Brasil deve ganhar acesso a fundo de US$ 100 bi dos EUA na área de defesa
Após a designação do Brasil como aliado
preferencial Extra-Otan pelos Estados Unidos, os dois países tentam fechar
acordo de cooperação militar que pode dar às empresas brasileiras de defesa
acesso a um fundo americano de quase US$ 100 bilhões anuais para o
desenvolvimento de produtos na vanguarda tecnológica do setor.
O acordo, que está em reta final de negociação, é
encarado por autoridades dos dois lados como um avanço inédito no
relacionamento bilateral. Poucos países fora da Organização do Tratado do
Atlântico Norte (Otan) têm um acordo RDT&E (sigla em inglês para pesquisa,
desenvolvimento, testes e avaliação) firmado com os Estados Unidos.
É o caso de aliados importantes dos americanos em
regiões com potencial conflito, como Israel e Coreia do Sul. Nem todos os
europeus chegaram a esse tipo de parceria. O fundo RDT&E teve US$ 96
bilhões no ano fiscal de 2019 e é o principal instrumento do Departamento de
Defesa (DoD) dos Estados Unidos para manter a supremacia tecnológica na área
militar.
O governo Donald Trump tem buscado fortalecer esse
fundo nos últimos anos como forma de fazer frente aos crescentes investimentos
da Rússia e da China em equipamentos bélicos de ponta. Centenas de projetos
estão sendo desenvolvidos — cada um possui uma rubrica específica no orçamento
do DoD — com esses recursos.
Caças de quinta geração, novos armamentos
hipersônicos, sistemas de defesa aérea, tecnologias de defesa submarina,
mísseis balísticos e de cruzeiro fazem parte da lista. Se o acordo bilateral
for realmente fechado, empresas brasileiras poderão estabelecer parcerias com americanas
para trabalhar no desenvolvimento compartilhado de um novo produto e
tecnologia, bem como ter acesso ao fundo.

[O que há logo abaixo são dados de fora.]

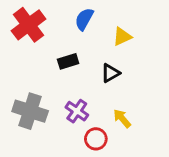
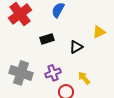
yellow triangle: (122, 37) -> (99, 32), moved
purple cross: (77, 111) -> (53, 73), turned 35

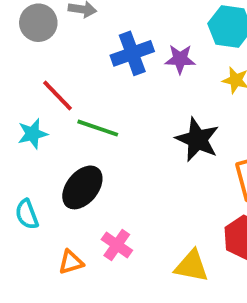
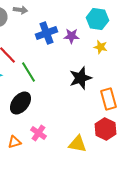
green line: (98, 128) -> (28, 72), turned 40
black star: (197, 140) -> (80, 78), turned 30

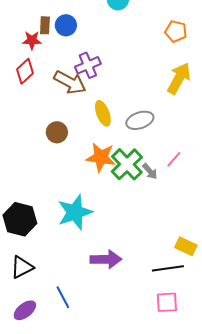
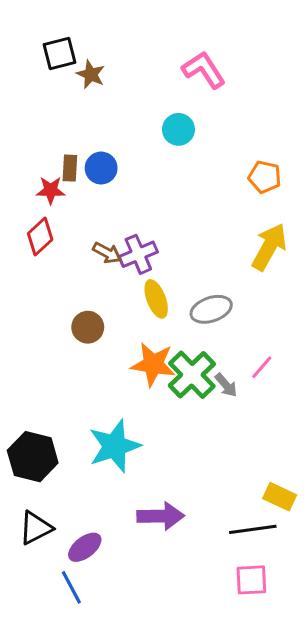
purple cross: (88, 65) -> (138, 254), moved
brown arrow: (70, 82) -> (107, 253), size x0.6
blue line: (63, 297) -> (71, 587), moved
purple ellipse: (25, 310) -> (85, 547), moved

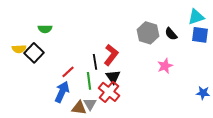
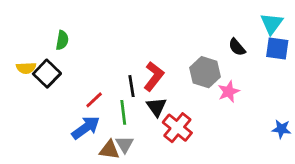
cyan triangle: (196, 17) -> (272, 24), turned -36
green semicircle: (45, 29) -> (62, 40), turned -80
gray hexagon: (148, 33) -> (205, 72), moved
blue arrow: (62, 92) -> (86, 128), turned 30
red cross: (109, 92) -> (177, 128), moved

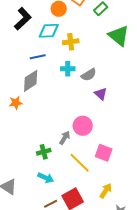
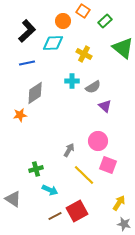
yellow cross: (71, 42) -> (84, 54), moved, turned 35
blue line: (38, 57) -> (27, 63), moved
pink circle: (83, 126) -> (98, 141), moved
green cross: (44, 152) -> (36, 169), moved
yellow arrow: (106, 191) -> (119, 203), moved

Algumas áreas, como defesa cibernética, já são
apontadas pelo governo brasileiro como candidatas a uma parceria mais
aprofundada. Nos Estados Unidos, há interesse do Escritório de Pesquisas Navais
(ONR) e do Comando de Desenvolvimento de Capacidade de Combate (RDECOM) em
iniciativas conjuntas.
O Itamaraty e o Ministério de Defesa tratam
diretamente do assunto e apostam na conclusão do acordo neste ano. Em nota, a
embaixada americana em Brasília confirmou o estágio avançado das negociações.
“Estamos ansiosos para concluir um acordo RDT&E
com o Brasil e fazer bons progressos. O ‘timing’ da assinatura ainda não está
determinado, mas o forte compromisso mútuo para alcançar o acordo referente a
nossa crescente relação bilateral em múltiplas frentes”, afirmou a embaixada.
Os Estados Unidos queriam a entrada imediata em
vigência, alegando que ele é um desdobramento de outro já implementado, o
Acordo sobre Cooperação em Matéria de Defesa (DCA) — firmado em 2010 e
ratificado em 2015 —, e do Acordo Mestre de Troca de Informações (MIEA).
A consultoria jurídica do Itamaraty tem o
entendimento de que esses dois tratados não dispensam a tramitação legislativa
do RTD&E. O problema é que isso ainda pode levar vários anos depois da
assinatura.
Segundo fontes do governo brasileiro, o status de
aliado extra-Otan não é um pré-requisito para evoluir no assunto, mas facilita
a cooperação efetiva entre os dois países e a concretização de parcerias.
A designação, que ocorreu durante visita do
presidente Jair Bolsonaro a Washington em março do ano passado, representa uma
espécie de “atestado de con!ança” da Casa Branca para o desenvolvimento de
projetos comuns.
A diplomacia brasileira avalia que o novo acordo se
tornará uma das grandes colheitas da aproximação entre Bolsonaro e Trump, que
já resultou no tratado de salvaguardas tecnológicas para a exploração comercial
da base de Alcântara e no apoio americano à entrada do Brasil na Organização
para a Cooperação e o Desenvolvimento Econômico (OCDE).